Одна из наших знакомых дам удивительно забавно передразнивала в тайных
беседах с нами разных высокопоставленных особ, к которым она беспрестанно
мчалась в Париж для переговоров об участии в нашем деле -- Рог е1 Rey! Ибо
дама была карлистка и притом баскской крови. В выражении ее задорного лица
было что-то львиное (в особенности когда она распускала волосы), а в груди у
нее билось ветреное сердечко воробья, наряженного в красивые парижские
перья, которые имели обыкновение скандальным образом слетать с нее в самые
неожиданные моменты.
Она так замечательно подражала одному очень видному парижскому
сановнику, что слушатели (если они были молоды и не знали забот)

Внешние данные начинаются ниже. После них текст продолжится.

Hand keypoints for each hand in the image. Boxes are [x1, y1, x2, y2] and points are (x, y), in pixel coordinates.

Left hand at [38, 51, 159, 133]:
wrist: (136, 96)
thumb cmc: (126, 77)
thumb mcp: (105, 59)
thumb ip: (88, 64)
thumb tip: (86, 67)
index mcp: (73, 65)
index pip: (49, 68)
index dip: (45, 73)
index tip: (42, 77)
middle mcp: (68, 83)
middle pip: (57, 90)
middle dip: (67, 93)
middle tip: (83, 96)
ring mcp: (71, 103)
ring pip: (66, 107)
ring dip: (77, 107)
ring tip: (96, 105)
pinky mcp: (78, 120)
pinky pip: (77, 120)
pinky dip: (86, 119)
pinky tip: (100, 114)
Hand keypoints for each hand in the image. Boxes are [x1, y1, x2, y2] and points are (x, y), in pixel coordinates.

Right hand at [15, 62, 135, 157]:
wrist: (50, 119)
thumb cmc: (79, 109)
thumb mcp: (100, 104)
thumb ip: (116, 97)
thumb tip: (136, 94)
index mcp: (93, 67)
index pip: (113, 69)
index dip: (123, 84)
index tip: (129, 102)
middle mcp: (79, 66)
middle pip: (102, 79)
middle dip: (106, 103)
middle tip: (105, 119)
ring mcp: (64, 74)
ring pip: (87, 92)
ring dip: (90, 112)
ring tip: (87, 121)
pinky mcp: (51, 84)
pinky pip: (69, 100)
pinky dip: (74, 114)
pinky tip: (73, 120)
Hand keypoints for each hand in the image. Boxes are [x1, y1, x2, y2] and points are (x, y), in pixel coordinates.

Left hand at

покатывались со смеху. Она уморительно представляла, как он стоит в углу
комнаты лицом к стене, чешет затылок и только бормочет "Рита, вы меня
погубите". У этой Риты был дядя, священник маленького горного прихода. Так
как я был единственный член синдиката, плававший на "Тремолино", то мне
обычно поручали передавать от Риты смиренные и нежные письма этому старому
дяде. Письма я должен был доставлять арагонским погонщикам мулов -- они
всегда в указанное время дожидалсь "Тремолино" неподалеку от залива Роз и
честно переплавляли письма в глубь страны вместе с различными запретными
товарами, которые тайно выгружались на берег из трюма "Тремолино".

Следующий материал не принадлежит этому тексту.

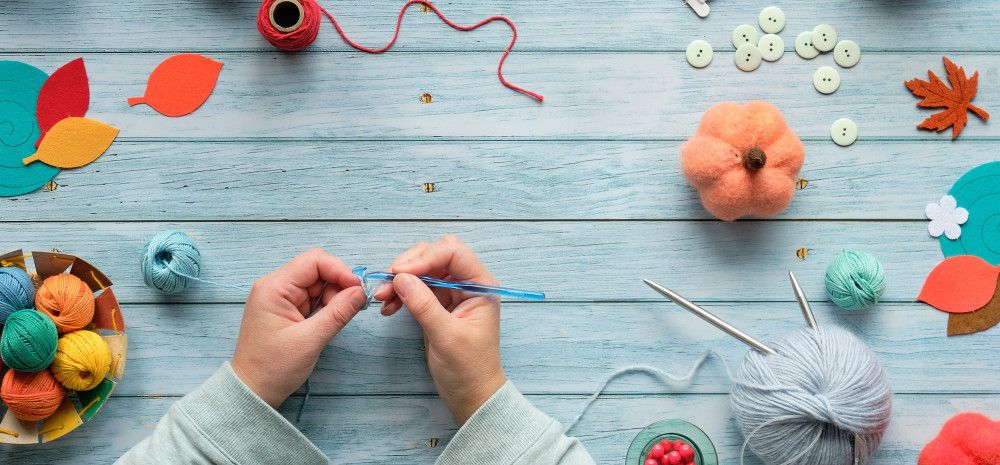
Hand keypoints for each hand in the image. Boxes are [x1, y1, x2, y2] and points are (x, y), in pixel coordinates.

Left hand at [231, 249, 367, 407]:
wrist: (252, 391)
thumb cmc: (273, 368)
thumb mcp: (310, 340)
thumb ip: (338, 313)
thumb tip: (361, 292)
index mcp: (274, 288)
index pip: (313, 261)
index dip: (339, 270)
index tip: (358, 289)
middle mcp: (275, 287)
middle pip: (316, 270)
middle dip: (338, 284)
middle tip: (352, 306)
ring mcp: (280, 298)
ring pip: (317, 284)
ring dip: (334, 296)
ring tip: (338, 318)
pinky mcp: (287, 309)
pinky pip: (312, 298)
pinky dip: (326, 306)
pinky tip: (329, 320)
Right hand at [376, 235, 506, 424]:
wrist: (470, 394)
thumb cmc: (469, 368)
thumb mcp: (447, 337)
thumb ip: (424, 305)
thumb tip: (400, 278)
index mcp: (481, 285)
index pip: (453, 252)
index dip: (425, 257)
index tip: (399, 273)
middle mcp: (468, 282)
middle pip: (436, 254)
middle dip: (410, 264)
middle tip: (387, 283)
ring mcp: (452, 291)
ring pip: (422, 268)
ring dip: (400, 278)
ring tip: (382, 298)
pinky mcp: (437, 302)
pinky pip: (416, 286)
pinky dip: (400, 292)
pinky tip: (388, 307)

Ну, вот, недаром я боялся, что в конце концов проболтаюсь насчет
обычного содержимого моей морской "колыбели": так оно и вышло! Но
оставим это. И если кто-нибудь цинично заметит, что я, видно, был в то время
многообещающим юношей, -- что ж, все равно. Для меня одно важно -- чтобы не
пострадало доброе имя нашего "Тремолино", и я утверждаю, что корабль всегда
неповинен в грехах, проступках и безумствах людей, плавающих на нем.